Expanded farm market expected to open Spring of 2013

The current Farm Market offers a variety of produce from Fresno State. The new location will be just south of the current building. Ezra Romero / The Collegian

The current Farm Market offers a variety of produce from Fresno State. The new location will be just south of the current building.
Ezra Romero / The Collegian

Fans of Fresno State’s agricultural products have something to look forward to early next year—the completion of a new, larger location for the Rue and Gwen Gibson Farm Market.

The market was created in 1984 as an outdoor stand to sell produce grown by Fresno State students and has since moved indoors to expand into other university ventures such as dairy, meat, and flowers.

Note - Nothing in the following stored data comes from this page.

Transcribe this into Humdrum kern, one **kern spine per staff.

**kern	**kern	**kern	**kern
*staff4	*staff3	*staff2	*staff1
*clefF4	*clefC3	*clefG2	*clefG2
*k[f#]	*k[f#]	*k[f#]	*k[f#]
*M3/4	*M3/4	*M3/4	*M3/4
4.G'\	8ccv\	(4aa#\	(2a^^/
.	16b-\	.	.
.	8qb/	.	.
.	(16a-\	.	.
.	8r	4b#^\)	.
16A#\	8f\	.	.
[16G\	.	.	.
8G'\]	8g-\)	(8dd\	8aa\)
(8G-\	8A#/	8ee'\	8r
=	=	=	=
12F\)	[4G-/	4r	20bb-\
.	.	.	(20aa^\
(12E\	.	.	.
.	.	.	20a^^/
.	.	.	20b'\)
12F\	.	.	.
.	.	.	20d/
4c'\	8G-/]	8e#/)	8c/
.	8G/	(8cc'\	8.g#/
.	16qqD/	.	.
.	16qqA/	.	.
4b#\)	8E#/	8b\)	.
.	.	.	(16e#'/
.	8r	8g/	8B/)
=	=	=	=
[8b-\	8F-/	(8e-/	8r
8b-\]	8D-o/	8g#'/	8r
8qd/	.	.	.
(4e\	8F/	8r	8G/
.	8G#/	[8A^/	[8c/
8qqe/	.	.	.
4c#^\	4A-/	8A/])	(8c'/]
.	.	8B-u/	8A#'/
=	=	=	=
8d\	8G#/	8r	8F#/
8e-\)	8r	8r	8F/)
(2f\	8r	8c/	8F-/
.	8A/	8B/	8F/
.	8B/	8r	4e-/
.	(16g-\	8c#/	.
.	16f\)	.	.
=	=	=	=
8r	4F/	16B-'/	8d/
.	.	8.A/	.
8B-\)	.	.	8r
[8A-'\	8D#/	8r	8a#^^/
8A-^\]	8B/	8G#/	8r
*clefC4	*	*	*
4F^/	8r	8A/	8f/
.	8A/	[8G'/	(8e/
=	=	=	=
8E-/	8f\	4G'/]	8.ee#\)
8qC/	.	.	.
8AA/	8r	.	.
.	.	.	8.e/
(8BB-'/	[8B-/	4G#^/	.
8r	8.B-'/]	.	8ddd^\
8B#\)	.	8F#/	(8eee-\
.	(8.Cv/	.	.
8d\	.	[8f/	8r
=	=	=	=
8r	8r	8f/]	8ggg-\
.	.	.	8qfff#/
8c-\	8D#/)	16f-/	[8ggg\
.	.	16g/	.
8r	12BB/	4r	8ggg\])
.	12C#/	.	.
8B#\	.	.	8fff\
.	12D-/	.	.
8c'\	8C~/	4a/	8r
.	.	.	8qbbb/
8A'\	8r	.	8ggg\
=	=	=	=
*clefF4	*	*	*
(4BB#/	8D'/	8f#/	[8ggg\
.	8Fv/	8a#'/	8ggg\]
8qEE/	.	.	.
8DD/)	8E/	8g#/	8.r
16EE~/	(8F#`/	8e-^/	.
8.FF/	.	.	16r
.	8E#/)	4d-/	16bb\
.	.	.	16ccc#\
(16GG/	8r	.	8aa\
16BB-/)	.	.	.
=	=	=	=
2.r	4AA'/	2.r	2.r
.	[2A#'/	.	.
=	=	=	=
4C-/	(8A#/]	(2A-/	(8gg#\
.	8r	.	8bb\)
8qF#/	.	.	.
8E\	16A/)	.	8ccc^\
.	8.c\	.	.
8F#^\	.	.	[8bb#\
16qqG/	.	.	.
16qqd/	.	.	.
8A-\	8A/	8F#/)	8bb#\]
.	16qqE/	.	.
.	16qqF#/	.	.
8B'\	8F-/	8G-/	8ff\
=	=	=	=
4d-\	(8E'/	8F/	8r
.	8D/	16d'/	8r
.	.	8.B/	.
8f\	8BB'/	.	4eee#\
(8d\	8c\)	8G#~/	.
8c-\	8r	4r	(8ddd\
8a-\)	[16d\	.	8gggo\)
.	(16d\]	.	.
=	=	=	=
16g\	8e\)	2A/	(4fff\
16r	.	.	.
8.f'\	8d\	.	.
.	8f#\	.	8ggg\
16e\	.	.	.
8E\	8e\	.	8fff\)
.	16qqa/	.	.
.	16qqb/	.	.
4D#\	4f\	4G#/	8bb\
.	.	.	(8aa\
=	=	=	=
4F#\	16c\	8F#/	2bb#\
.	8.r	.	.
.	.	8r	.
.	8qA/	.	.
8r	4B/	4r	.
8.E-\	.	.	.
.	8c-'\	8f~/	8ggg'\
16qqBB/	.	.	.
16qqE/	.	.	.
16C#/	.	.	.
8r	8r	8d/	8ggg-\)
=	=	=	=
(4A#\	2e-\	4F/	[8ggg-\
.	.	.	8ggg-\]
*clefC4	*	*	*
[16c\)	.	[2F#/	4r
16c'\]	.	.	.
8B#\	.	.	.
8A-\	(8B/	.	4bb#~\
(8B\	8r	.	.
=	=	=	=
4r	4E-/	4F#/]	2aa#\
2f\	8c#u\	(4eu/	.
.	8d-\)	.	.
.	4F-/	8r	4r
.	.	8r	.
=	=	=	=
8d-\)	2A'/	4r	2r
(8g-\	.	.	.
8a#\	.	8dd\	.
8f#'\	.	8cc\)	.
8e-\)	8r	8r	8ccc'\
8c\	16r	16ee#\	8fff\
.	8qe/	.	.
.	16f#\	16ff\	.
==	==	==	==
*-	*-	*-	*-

Because of that expansion, officials say the current building, which was built in 1955 and located on university-owned land at the corner of Barstow and Chestnut avenues has become outdated.

“The existing market is too small and the building is very old,” said Deborah Adishian-Astone, the executive director of the Agricultural Foundation, an auxiliary organization that operates the market.

The new location, which is planned to be approximately 4,000 square feet in size, will nearly double the current market’s available floor space. It will be located just south of the current building.

According to the project description filed with the university, new features will include: freezers, coolers, an ice cream counter, a wine cellar and tasting area, floral shop, a fresh meat and deli counter and multiple displays for a wide variety of products grown and processed by students of the Jordan College of Agricultural Sciences and Technology.

“The Jordan College is planning for new value-added products to be available,” Adishian-Astone said. “We may also supplement with some Fresno State apparel.”

An example of a value-added product is the popular Bulldog Bark candy bar, which incorporates an ingredient Fresno State does not make, chocolate, along with Fresno State-grown raisins and nuts to craft a complete treat.

Other than these value-added products, every item sold at the market is and will remain Fresno State exclusive, said Adashian-Astone.

With the larger building, new features and more products, Adishian-Astone said that sales from the new location are projected to increase by $70,000 in five to six months. Sales in 2011 to 2012 exceeded $1.3 million.

“We are being conservative in our sales projections until we have a better understanding of traffic patterns and seasonal availability of products,” Adishian-Astone said.

Excess revenue, including the projected increase, goes back to students in the form of reinvestment.

“All surplus revenue generated from the Agricultural Foundation units is reinvested back into facilities and equipment in order to provide our students with a hands-on experience in conjunction with their academic classes,” Adishian-Astone said.

Construction of the new location was made possible thanks to a $1.5 million donation from the estate of Joyce Mae Gibson, a notable local attorney. The market was renamed in honor of her parents following the donation in 2008.

Mark Wilson Construction, Inc. began grading the land where the building will be located on Aug. 20. Adashian-Astone said actual construction of the building itself will be swift.

“They’re fabricating all the metal and other parts off-site,” Adashian-Astone said. “So actually transporting and putting up those pieces here will go very quick.”

The current market will remain open until the new location is completed and then be used for overflow cold storage and as housing center for irrigation technologies.

Fourteen employees work for the store and only one, Jennifer Sobieralski, is not a current student of Fresno State. Depending on how well the new store fares, more help may be needed.

Sobieralski, the market’s full-time manager and graduate of the Craig School of Business at Fresno State, said that the market prefers to hire agriculture students but exceptions can be made.

“We typically hire before the summer season and each semester as needed,”Sobieralski said.

Sobieralski said that students are limited to 20 hours a week while enrolled in classes.

“During the summer,” Sobieralski said, “students who are not enrolled in summer school can work 40 hours. This works out nicely for our store.”